Repost from April, 2010:
Many Catholics have been rightly shaken by the allegations about the Pope and his handling of the child sexual abuse. Contrary to media reports, however, the actual facts of the cases that have been dug up to smear the Holy Father have only showed how courageously and efficiently he has acted throughout the whole sordid affair. The latest attack from the Associated Press is also laden with amateur errors and blunders. In fact, it shows a frightening hatred for the Pope that seasoned journalists would distort, manipulate, and ignore basic rules of journalism to smear the Pope and stop his house-cleaning of the Catholic Church. As the Catholic League has pointed out in a recent ad in the New York Times: it’s not about “the children”; it’s all about the moral teachings of the Catholic Church and how the sexual voyeurism is going to take a major hit under Benedict’s watch.

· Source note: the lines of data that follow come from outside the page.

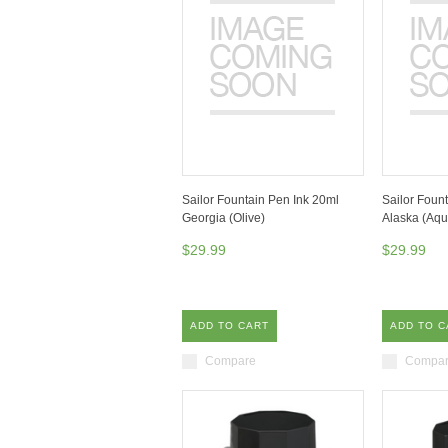
Sailor Fountain Pen Ink 20ml
Sailor Foun
Georgia (Olive)
Alaska (Aqu
$29.99
$29.99
ADD TO CART
ADD TO C
Compare
Compa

But what about the substance of the question regarding child sexual abuse? How did it happen? Some people say it’s celibacy. But that doesn’t explain why child sexual abuse is exponentially much higher outside of the Catholic Church, does it? No, it does not.
So what is the cause of this plague that has attacked the Church and Society these past forty years? Well, it’s actually not that complicated at all, but it does require some explanation.

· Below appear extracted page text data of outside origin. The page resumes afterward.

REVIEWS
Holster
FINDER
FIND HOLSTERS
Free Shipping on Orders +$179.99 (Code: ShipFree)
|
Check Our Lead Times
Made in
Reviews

The problem is rooted in the understanding of sex. When sex is a sacrifice and it has meaning for a culture, there is very little abuse of it. This is because it retains its nobility and purpose, as well as its mystery and transcendence. Sex is supposed to be a language of love, but our current culture has made it a language of war.
Today, sex is also rather meaningless. Because of contraception, sex has been stripped of its natural connection to procreation. So it’s no longer about sacrifice. It’s about entertainment. For a large portion of society, it’s about orgasm only. That’s why the West’s birth rates are suicidal and why it is on the edge of demographic collapse. Sex was also once considered a remote participation in the economy of God. But today, we’re into sexual idolatry instead.
Let me repeat: Sex is predominantly understood today as entertainment. And if it’s about entertainment, then it cannot really be that meaningful. If it’s just a “little fun”; if it’s just “casual”; if it’s really not “all that serious”; if it truly is about entertainment, then what can be wrong with a little bit of sexual voyeurism? And where do you suppose this voyeurism will lead, if not to children? After all, entertainment is not serious. Entertainment doesn’t harm anyone, does it? Remember, folks, there is little meaning to sex in our age. And if there is little meaning to it, then why are so many people upset that children are being asked to engage in the entertainment? If sex is not serious, then why is its abuse being taken so seriously?